Li Hui, Clarke Georgia S, Christie Stewart, Ladyman Sharon R, Kentish Stephen J, Young Richard L, Gatford Kathryn L, Page Amanda J
Adelaide Medical School, University of Adelaide, Adelaide, Australia.
Nutrition, Diabetes and Gut Health, Lifelong Health Theme, South Australian Health and Medical Research Institute, Adelaide, Australia.
Am J Physiol Gastrointest Liver Physiol. 2021 Jan 1;320(2):G183-G192. doi: 10.1152/ajpgi.00357.2020. Epub 2020 Nov 18.

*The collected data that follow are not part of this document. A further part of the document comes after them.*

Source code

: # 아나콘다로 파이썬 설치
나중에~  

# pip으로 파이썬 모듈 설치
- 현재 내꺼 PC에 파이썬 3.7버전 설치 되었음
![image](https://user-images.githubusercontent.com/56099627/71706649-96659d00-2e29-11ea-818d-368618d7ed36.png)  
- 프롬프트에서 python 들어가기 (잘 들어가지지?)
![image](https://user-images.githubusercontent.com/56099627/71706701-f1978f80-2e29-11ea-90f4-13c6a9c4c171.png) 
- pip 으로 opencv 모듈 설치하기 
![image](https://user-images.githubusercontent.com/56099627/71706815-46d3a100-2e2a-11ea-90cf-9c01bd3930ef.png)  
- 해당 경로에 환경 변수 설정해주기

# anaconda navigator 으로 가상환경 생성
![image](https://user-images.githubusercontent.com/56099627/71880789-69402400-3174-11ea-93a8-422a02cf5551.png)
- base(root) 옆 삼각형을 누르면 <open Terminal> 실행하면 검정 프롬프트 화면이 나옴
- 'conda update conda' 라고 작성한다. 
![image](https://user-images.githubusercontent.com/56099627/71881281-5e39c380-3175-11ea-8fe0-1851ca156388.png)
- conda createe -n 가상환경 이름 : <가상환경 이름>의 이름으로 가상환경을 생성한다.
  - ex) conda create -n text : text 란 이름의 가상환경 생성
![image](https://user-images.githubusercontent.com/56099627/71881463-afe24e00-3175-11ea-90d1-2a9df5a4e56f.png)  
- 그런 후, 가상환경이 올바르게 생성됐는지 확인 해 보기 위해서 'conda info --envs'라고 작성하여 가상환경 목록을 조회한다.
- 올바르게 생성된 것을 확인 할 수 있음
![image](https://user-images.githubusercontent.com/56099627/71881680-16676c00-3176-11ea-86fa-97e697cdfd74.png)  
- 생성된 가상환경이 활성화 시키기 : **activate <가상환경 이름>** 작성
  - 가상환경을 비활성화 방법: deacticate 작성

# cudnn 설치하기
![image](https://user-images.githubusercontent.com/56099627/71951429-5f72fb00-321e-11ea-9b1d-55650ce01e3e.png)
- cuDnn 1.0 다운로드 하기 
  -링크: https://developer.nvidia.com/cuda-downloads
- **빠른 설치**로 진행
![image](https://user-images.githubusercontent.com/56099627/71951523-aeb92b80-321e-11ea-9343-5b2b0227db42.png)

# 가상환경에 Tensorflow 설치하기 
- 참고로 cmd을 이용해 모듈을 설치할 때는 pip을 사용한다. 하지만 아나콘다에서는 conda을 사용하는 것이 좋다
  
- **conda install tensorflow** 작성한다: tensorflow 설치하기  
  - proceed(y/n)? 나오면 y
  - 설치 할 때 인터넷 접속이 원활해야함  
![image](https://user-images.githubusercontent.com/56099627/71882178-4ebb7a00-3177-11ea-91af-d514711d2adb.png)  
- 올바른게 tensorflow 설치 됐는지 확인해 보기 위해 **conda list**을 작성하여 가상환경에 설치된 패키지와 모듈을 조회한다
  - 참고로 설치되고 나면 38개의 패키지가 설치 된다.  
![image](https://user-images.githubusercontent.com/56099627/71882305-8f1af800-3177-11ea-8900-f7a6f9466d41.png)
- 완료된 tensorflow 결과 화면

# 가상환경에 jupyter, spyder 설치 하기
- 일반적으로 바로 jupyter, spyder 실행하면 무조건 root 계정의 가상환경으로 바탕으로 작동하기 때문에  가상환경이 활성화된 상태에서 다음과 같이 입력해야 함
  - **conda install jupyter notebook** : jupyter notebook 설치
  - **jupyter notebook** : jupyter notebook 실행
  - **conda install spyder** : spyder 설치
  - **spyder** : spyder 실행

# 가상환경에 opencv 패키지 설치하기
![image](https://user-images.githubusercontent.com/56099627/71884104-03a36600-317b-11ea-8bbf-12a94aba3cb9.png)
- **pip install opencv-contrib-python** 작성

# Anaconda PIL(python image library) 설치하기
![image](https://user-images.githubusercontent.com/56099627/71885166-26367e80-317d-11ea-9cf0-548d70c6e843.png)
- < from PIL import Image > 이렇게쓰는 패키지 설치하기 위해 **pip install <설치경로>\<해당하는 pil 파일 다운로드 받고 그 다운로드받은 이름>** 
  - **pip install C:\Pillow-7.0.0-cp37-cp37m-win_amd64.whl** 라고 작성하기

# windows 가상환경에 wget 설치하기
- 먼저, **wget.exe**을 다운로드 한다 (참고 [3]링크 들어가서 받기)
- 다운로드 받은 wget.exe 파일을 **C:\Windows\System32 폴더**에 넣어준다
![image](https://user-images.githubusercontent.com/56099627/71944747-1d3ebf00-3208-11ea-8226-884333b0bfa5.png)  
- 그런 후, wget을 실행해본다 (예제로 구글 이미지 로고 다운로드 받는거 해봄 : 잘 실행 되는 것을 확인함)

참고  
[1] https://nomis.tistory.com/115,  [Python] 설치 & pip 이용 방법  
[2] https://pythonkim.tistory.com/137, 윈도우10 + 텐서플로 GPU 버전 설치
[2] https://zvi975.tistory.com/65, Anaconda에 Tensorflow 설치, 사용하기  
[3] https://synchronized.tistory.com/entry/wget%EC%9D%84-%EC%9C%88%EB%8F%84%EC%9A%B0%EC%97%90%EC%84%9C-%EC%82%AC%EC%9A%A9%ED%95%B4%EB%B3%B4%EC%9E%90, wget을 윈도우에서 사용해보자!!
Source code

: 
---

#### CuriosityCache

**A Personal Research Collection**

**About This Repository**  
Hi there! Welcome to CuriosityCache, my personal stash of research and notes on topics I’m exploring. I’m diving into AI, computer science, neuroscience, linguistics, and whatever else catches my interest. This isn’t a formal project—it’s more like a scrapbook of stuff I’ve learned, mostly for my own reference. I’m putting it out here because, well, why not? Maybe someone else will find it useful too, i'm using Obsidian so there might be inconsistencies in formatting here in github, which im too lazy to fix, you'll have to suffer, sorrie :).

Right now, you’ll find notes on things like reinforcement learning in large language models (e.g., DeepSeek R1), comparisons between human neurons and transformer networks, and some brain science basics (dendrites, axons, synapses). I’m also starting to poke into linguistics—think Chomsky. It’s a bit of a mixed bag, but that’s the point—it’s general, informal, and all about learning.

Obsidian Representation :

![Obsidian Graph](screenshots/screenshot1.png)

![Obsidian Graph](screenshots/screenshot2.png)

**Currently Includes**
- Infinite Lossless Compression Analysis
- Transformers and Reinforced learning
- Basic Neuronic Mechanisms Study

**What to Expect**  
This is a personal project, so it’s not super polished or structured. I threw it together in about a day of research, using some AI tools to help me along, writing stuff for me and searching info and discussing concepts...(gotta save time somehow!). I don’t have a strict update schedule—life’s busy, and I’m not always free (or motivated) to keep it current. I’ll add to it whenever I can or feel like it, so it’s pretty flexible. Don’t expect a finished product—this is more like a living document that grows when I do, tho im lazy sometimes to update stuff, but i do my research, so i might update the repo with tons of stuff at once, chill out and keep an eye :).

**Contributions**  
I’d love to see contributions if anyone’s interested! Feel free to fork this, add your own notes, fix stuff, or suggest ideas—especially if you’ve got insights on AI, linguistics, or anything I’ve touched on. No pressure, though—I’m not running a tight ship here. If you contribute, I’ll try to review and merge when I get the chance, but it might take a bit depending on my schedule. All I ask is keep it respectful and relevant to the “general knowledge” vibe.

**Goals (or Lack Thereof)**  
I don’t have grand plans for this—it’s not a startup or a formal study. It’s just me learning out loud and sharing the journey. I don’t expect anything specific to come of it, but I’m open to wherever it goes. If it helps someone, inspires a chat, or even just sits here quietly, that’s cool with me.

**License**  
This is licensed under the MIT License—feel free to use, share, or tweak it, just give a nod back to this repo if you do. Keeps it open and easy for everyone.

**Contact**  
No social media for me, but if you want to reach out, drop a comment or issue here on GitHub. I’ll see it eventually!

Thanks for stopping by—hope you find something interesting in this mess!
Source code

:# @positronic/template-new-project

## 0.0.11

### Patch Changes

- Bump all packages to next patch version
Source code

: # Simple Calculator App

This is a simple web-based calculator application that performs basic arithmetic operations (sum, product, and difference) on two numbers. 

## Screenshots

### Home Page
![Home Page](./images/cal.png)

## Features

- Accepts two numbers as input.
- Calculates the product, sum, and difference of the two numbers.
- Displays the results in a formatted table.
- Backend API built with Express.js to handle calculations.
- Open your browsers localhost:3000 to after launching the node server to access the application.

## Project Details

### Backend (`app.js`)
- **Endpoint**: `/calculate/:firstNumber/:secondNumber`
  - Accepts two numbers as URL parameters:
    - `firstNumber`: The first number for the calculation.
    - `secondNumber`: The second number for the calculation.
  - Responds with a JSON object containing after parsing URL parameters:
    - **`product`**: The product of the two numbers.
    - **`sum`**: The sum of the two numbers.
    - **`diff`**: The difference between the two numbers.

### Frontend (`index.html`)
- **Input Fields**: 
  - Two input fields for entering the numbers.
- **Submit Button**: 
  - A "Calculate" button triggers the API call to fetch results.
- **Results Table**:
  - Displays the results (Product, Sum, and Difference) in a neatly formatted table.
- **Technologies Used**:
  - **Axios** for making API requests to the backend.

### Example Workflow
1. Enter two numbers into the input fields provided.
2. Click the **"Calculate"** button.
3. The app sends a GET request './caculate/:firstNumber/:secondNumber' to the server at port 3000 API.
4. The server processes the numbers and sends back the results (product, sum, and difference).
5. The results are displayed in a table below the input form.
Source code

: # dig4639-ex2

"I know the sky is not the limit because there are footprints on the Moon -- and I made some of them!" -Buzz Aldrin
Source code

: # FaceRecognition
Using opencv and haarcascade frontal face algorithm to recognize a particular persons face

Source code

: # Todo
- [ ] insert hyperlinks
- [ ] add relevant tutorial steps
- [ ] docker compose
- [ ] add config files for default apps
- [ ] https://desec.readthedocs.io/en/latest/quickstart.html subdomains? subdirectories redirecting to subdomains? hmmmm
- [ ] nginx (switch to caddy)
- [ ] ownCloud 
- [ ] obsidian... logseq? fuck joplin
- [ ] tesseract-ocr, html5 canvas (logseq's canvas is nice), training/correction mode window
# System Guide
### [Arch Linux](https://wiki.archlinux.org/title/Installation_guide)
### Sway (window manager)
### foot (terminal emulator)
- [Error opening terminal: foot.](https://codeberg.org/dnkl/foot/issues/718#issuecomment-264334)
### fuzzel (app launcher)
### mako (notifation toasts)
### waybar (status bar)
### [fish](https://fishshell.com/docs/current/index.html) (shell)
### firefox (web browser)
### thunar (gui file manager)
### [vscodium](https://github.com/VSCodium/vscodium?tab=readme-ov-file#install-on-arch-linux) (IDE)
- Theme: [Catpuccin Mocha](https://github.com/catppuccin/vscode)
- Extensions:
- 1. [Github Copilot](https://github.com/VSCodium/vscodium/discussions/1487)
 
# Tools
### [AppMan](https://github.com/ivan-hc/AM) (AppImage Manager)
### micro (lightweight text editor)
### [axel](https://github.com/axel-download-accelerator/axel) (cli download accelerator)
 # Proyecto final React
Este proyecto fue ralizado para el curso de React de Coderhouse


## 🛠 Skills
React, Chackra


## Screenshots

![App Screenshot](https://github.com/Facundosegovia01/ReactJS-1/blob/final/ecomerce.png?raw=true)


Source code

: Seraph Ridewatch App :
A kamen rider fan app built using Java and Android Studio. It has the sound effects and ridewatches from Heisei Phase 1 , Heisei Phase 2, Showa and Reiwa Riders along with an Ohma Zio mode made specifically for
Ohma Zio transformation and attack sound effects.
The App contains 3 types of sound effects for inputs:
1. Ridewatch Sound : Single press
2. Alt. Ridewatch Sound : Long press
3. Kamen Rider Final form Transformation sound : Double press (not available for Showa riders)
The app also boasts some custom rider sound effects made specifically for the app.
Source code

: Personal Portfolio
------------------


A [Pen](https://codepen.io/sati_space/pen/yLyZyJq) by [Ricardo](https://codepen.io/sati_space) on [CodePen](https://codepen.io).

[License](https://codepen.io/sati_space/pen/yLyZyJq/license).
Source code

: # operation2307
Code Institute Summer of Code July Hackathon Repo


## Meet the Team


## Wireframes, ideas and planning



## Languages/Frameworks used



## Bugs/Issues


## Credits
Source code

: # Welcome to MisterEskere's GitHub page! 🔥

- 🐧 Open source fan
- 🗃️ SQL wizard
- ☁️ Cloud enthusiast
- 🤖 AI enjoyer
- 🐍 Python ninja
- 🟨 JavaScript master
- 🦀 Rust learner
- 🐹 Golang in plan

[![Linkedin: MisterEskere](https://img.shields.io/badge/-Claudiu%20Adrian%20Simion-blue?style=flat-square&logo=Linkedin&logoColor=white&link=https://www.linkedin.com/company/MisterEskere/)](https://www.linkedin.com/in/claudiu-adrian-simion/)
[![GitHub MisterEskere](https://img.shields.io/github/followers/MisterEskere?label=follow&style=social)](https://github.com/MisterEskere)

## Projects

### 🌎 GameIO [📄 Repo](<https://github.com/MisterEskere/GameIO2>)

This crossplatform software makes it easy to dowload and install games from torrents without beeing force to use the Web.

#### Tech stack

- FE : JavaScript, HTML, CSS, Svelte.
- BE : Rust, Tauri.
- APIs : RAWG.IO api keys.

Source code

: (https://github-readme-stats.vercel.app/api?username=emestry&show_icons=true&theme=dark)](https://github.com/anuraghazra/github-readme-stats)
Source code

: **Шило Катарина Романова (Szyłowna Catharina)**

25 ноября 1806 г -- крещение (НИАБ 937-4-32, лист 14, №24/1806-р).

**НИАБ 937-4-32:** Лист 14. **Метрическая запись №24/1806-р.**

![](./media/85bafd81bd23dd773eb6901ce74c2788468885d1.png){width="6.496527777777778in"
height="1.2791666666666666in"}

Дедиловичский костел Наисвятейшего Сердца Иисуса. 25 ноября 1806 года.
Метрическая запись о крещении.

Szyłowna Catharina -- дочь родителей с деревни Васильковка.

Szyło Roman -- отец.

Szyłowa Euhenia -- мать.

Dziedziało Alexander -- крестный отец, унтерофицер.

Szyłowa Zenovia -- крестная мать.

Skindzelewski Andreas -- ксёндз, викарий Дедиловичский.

Gastric vagal afferents (GVAs) sense food-related mechanical stimuli and signal to the central nervous system, to integrate control of meal termination. Pregnancy is characterized by increased maternal food intake, which is essential for normal fetal growth and to maximize progeny survival and health. However, it is unknown whether GVA function is altered during pregnancy to promote food intake. This study aimed to determine the mechanosensitivity of GVAs and food intake during early, mid-, and late stages of pregnancy in mice. Pregnant mice consumed more food compared with nonpregnant mice, notably in the light phase during mid- and late pregnancy. The increased food intake was predominantly due to light-phase increases in meal size across all stages of pregnancy. The sensitivity of GVA tension receptors to gastric distension was significantly attenuated in mid- and late pregnancy, whereas the sensitivity of GVA mucosal receptors to mucosal stroking was unchanged during pregnancy. To determine whether pregnancy-associated hormonal changes drive these adaptations, the effects of estradiol, progesterone, prolactin, and growth hormone on GVA tension receptor mechanosensitivity were determined in nonpregnant female mice. The sensitivity of GVA tension receptors to gastric distension was augmented by estradiol, attenuated by growth hormone, and unaffected by progesterone or prolactin. Together, the data indicate that the sensitivity of GVA tension receptors to tension is reduced during pregnancy, which may attenuate the perception of gastric fullness and explain increased food intake. Further, these adaptations may be driven by increases in maternal circulating growth hormone levels during pregnancy. This study provides first evidence that gastric vagal afferent signaling is attenuated during pregnancy and inversely associated with meal size. Growth hormone attenuated mechanosensitivity of gastric vagal afferents, adding support that increases in maternal growth hormone may mediate adaptations in gastric vagal afferent signaling during pregnancy. These findings have important implications for the peripheral control of food intake during pregnancy.
胃迷走传入神经(GVAs)感知与食物相关的机械刺激,并向中枢神经系统发送信号,以整合对进餐终止的控制。怀孕的特征是母体食物摄入量增加,这对胎儿的正常生长以及使后代的生存和健康最大化至关重要。然而,尚不清楚怀孕期间GVAs功能是否发生改变以促进食物摄入。本研究旨在确定小鼠怀孕早期、中期和晚期GVAs的机械敏感性和食物摄入量。与未怀孕的小鼠相比,怀孕小鼠摄入的食物更多,尤其是在怀孕中期和晚期的光照阶段。食物摄入量的增加主要是由于怀孕各阶段光照期进餐量的增加。怀孕中期和晚期,GVA张力感受器对胃扩张的敏感性显著减弱,而怀孕期间GVA黏膜感受器对黏膜抚摸的敏感性没有变化。为了确定与怀孕相关的激素变化是否驱动了这些适应性变化,在未怀孕的雌性小鼠中测定了雌二醇、孕酮、催乳素和生长激素对GVA张力感受器机械敏感性的影响。雌二醇增强了GVA张力感受器对胃扩张的敏感性,生长激素使其减弱,而孕酮或催乳素则无影响。总之,数据表明怀孕期间GVA张力感受器对张力的敏感性降低,这可能会减弱对胃饱腹感的感知并解释食物摄入量的增加。此外,这些适应性变化可能是由怀孕期间母体循环生长激素水平的升高所驱动的。本研究提供了首个证据,表明怀孕期间胃迷走传入信号减弱,且与进餐量呈负相关。生长激素减弱了胃迷走传入神经的机械敏感性,进一步支持了母体生长激素的增加可能介导怀孕期间胃迷走传入信号适应性变化的观点。这些发现对怀孕期间食物摄入的外周控制具有重要意义。